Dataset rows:
________________________

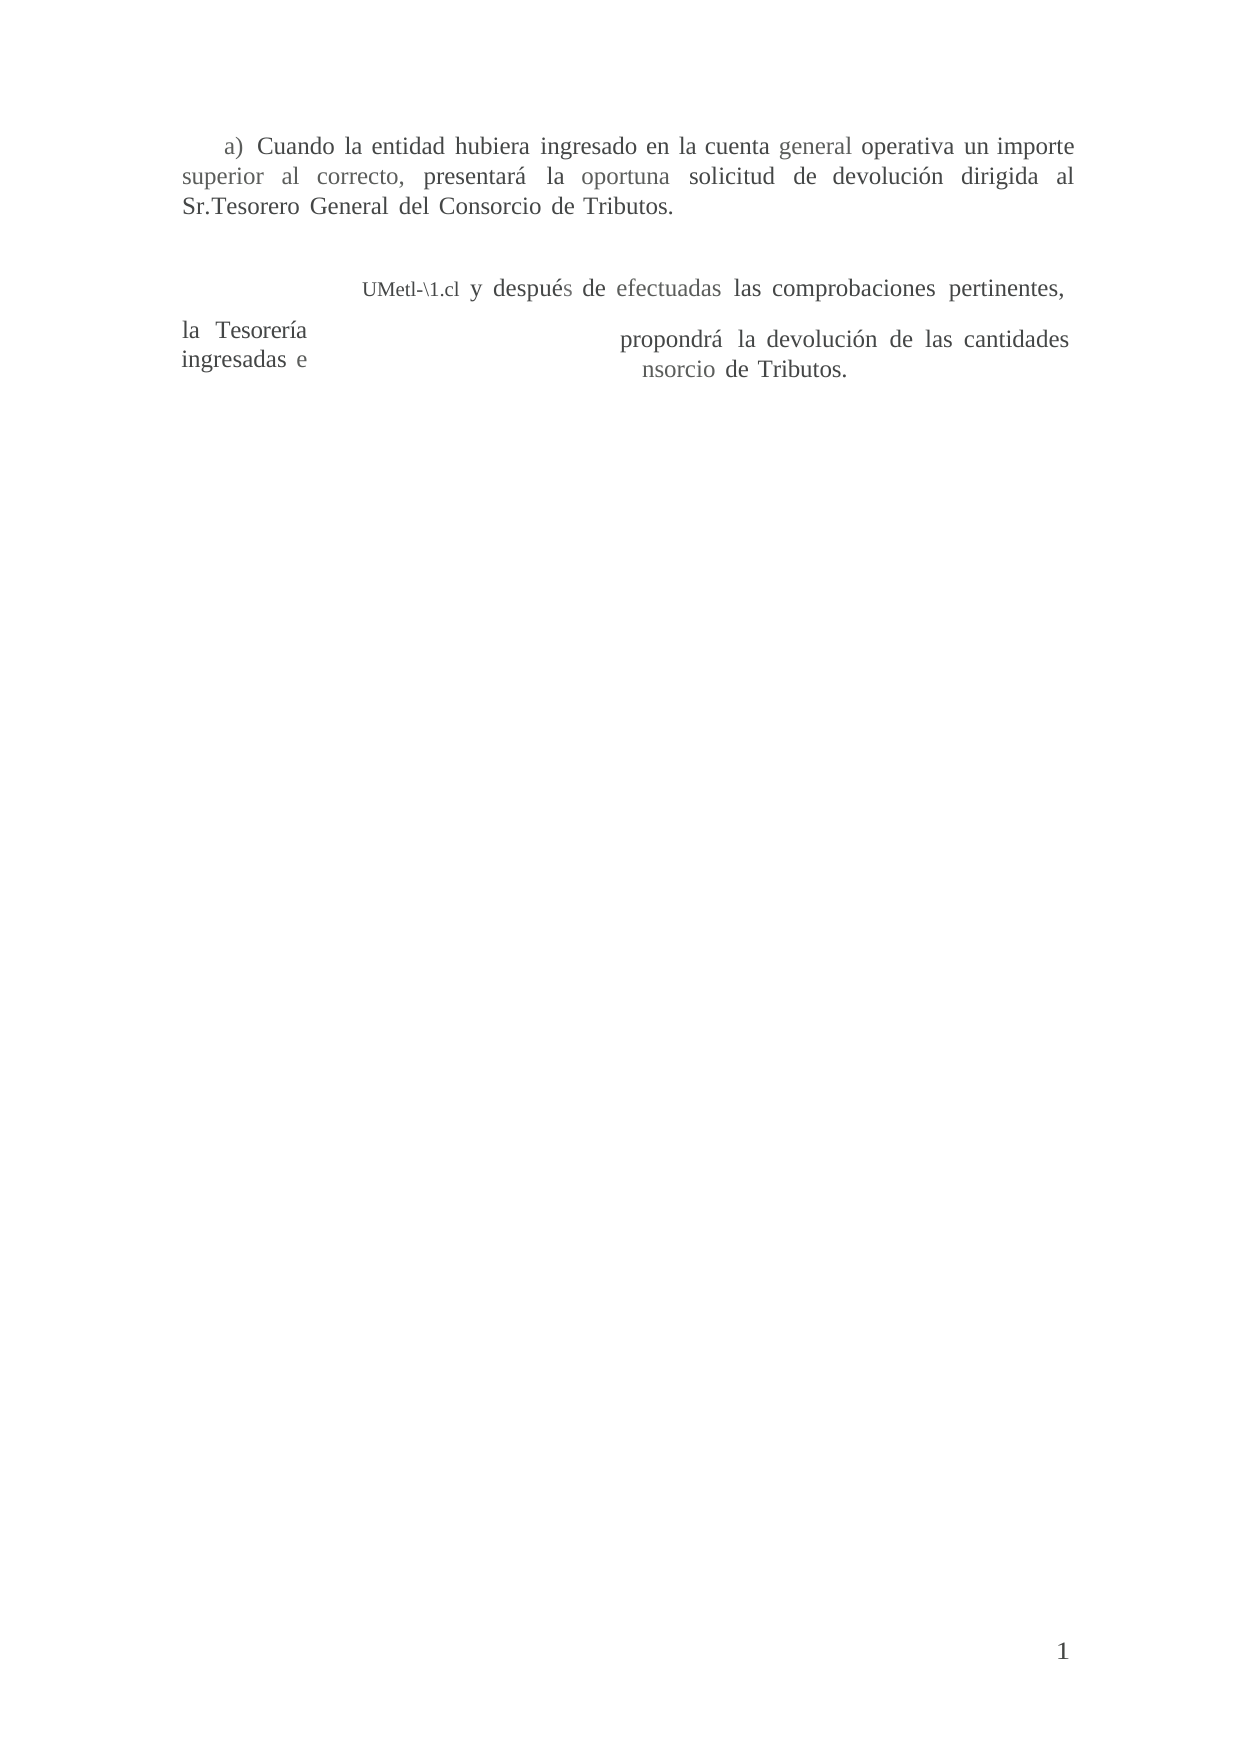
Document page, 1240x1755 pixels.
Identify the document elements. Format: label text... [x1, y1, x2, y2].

text la Tesorería ingresadas e [181, 315, 308, 373]
text UMetl-\1.cl y después de efectuadas las comprobaciones pertinentes, [362, 273, 1092, 302]
text propondrá la devolución de las cantidades nsorcio de Tributos. [620, 324, 1073, 382]
list Cuando la entidad hubiera ingresado en la cuenta general operativa un importe superior al correcto, presentará la oportuna solicitud de devolución dirigida al Sr.Tesorero General del Consorcio de Tributos. [149, 131, 1075, 220]
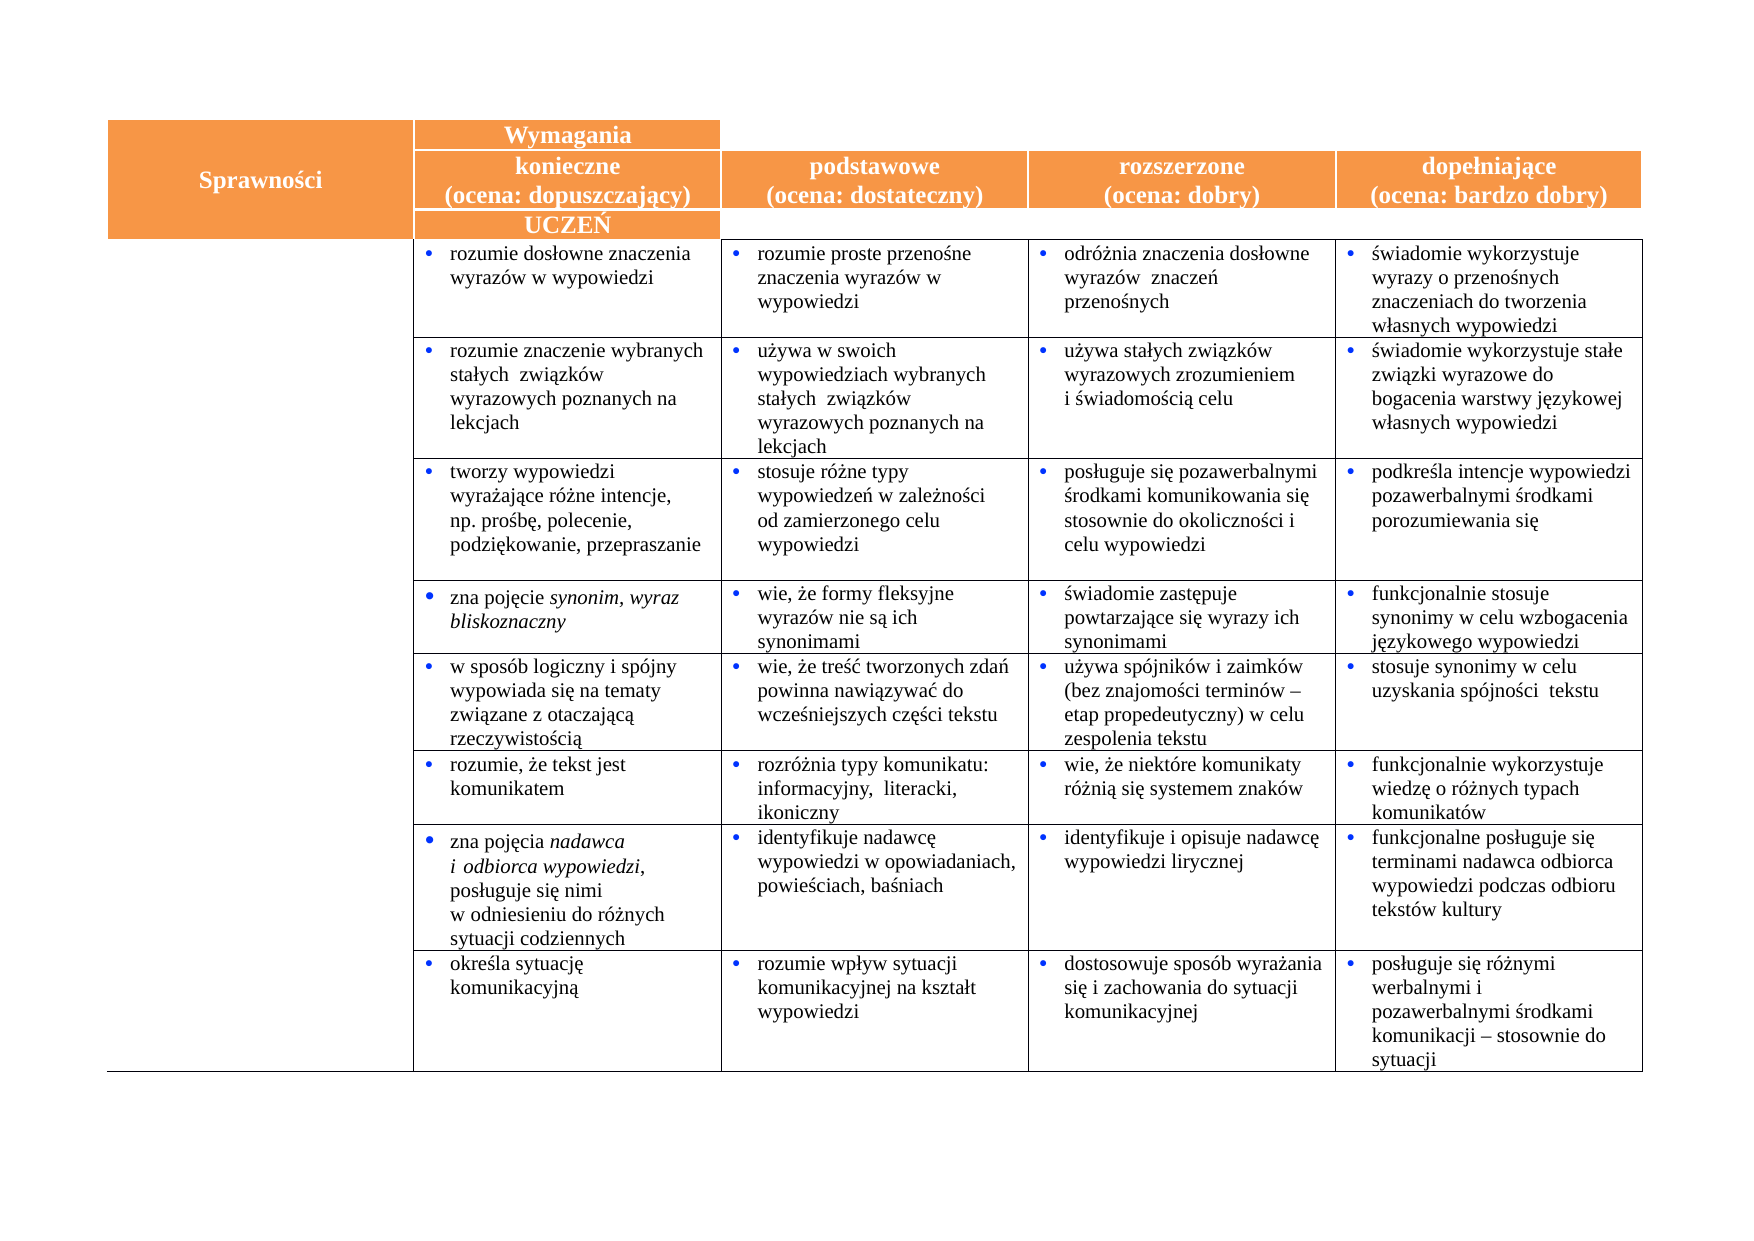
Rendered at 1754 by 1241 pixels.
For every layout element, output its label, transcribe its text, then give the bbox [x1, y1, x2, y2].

table_cell konieczne (ocena: dopuszczający) [415, 151, 720, 208]
table_cell identyfikuje nadawcę wypowiedzi w opowiadaniach, powieściach, baśniach [722, 825, 1028, 950]
table_header Wymagania [415, 120, 720, 149]
table_cell rozumie znaczenie wybranych stałych związków wyrazowych poznanych na lekcjach [414, 338, 721, 458]
table_header [722, 118, 1642, 149]
table_cell rozumie, że tekst jest komunikatem [414, 751, 721, 824]
table_cell tworzy wypowiedzi wyrażające różne intencje, np. prośbę, polecenie, podziękowanie, przepraszanie [414, 459, 721, 580]
table_cell funkcjonalne posługuje się terminami nadawca odbiorca wypowiedzi podczas odbioru tekstów kultury [1336, 825, 1642, 950]
table_cell funkcjonalnie stosuje synonimy w celu wzbogacenia językowego wypowiedzi [1336, 581, 1642, 653]
table_cell wie, że formy fleksyjne wyrazów nie są ich synonimami [722, 581, 1028, 653]
table_cell stosuje synonimy w celu uzyskania spójności tekstu [1336, 654, 1642, 750]
table_cell świadomie wykorzystuje stałe związki wyrazowe do bogacenia warstwy językowej własnych wypowiedzi [1336, 338, 1642, 458]
table_cell posługuje się różnymi werbalnymi i pozawerbalnymi środkami komunikacji – stosownie do sytuacji [1336, 951, 1642, 1071]
table_cell określa sytuację komunikacyjną [414, 951, 721, 1071]
table_cell używa stałych związków wyrazowych zrozumieniem i świadomością celu [1029, 338, 1335, 458]
table_cell identyfikuje i opisuje nadawcę wypowiedzi lirycznej [1029, 825, 1335, 950]
table_cell dopełniające (ocena: bardzo dobry) [1337, 151, 1641, 208]
table_cell zna pojęcia nadawca i odbiorca wypowiedzi, posługuje się nimi w odniesieniu do różnych sytuacji codziennych [414, 825, 721, 950]
table_cell posługuje się pozawerbalnymi środkami komunikowania się stosownie do okoliczności i celu wypowiedzi [1029, 459, 1335, 580]
table_cell rozumie proste przenośne znaczenia wyrazów w wypowiedzi [722, 240, 1028, 337]
table_cell [107, 241, 413, 1071]
table_cell wie, że niektóre komunikaty różnią się systemem znaków [1029, 751, 1335, 824]
table_cell podstawowe (ocena: dostateczny) [722, 151, 1027, 208]
table_cell rozumie dosłowne znaczenia wyrazów w wypowiedzi [414, 241, 721, 337]
table_cell rozumie wpływ sytuacji komunikacyjnej na kształt wypowiedzi [722, 951, 1028, 1071]
table_header Sprawności [108, 120, 413, 239]
table_cell stosuje różne typy wypowiedzeń w zależności od zamierzonego celu wypowiedzi [722, 459, 1028, 580]
table_cell funkcjonalnie wykorzystuje wiedzę o różnych typach komunikatów [1336, 751, 1642, 824]
table_cell wie, że treść tworzonych zdań powinna nawiązywać do wcześniejszych części tekstu [722, 654, 1028, 750]
table_cell rozróżnia typy komunikatu: informacyjny, literacki, ikoniczny [722, 751, 1028, 824]
table_cell dostosowuje sposób wyrażania się i zachowania do sytuacji komunikacyjnej [1029, 951, 1335, 1071]
table_cell odróżnia znaczenia dosłowne wyrazów znaczeń przenośnych [1029, 240, 1335, 337]
table_cell świadomie zastępuje powtarzające się wyrazy ich synonimami [1029, 581, 1335, 653]
table_cell rozszerzone (ocena: dobry) [1029, 151, 1335, 208]
table_cell w sposób logiczny i spójny wypowiada się na tematy związane z otaczającą rzeczywistością [414, 654, 721, 750]
table_cell świadomie wykorzystuje wyrazy o przenośnych znaczeniach do tworzenia własnych wypowiedzi [1336, 240, 1642, 337]
table_cell używa w swoich wypowiedziach wybranych stałych związków wyrazowych poznanych na lekcjach [722, 338, 1028, 458]
table_cell podkreśla intencje wypowiedzi pozawerbalnymi środkami porozumiewania się [1336, 459, 1642, 580]
table_cell używa spójników i zaimków (bez znajomości terminów – etap propedeutyczny) w celu zespolenia tekstu [1029, 654, 1335, 750]
table_cell zna pojęcie synonim, wyraz bliskoznaczny [414, 581, 721, 653]
table_cell UCZEŃ [415, 211, 720, 239]
table_cell [722, 211, 1642, 239]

________________________

▶ Requirements
Copy out word for word the lines from the one holding "table_cell konieczne (ocena: dopuszczający)" through the one holding "table_header [722, 118, 1642, 149]", both of those lines included.

▶ Exercise result
table_cell konieczne (ocena: dopuszczający) [415, 151, 720, 208]
table_cell identyfikuje nadawcę wypowiedzi w opowiadaniach, powieściach, baśniach [722, 825, 1028, 950]
table_header Wymagania [415, 120, 720, 149]
table_cell rozumie znaczenie wybranych stałych związków wyrazowych poznanych na lekcjach [414, 338, 721, 458]
table_header [722, 118, 1642, 149]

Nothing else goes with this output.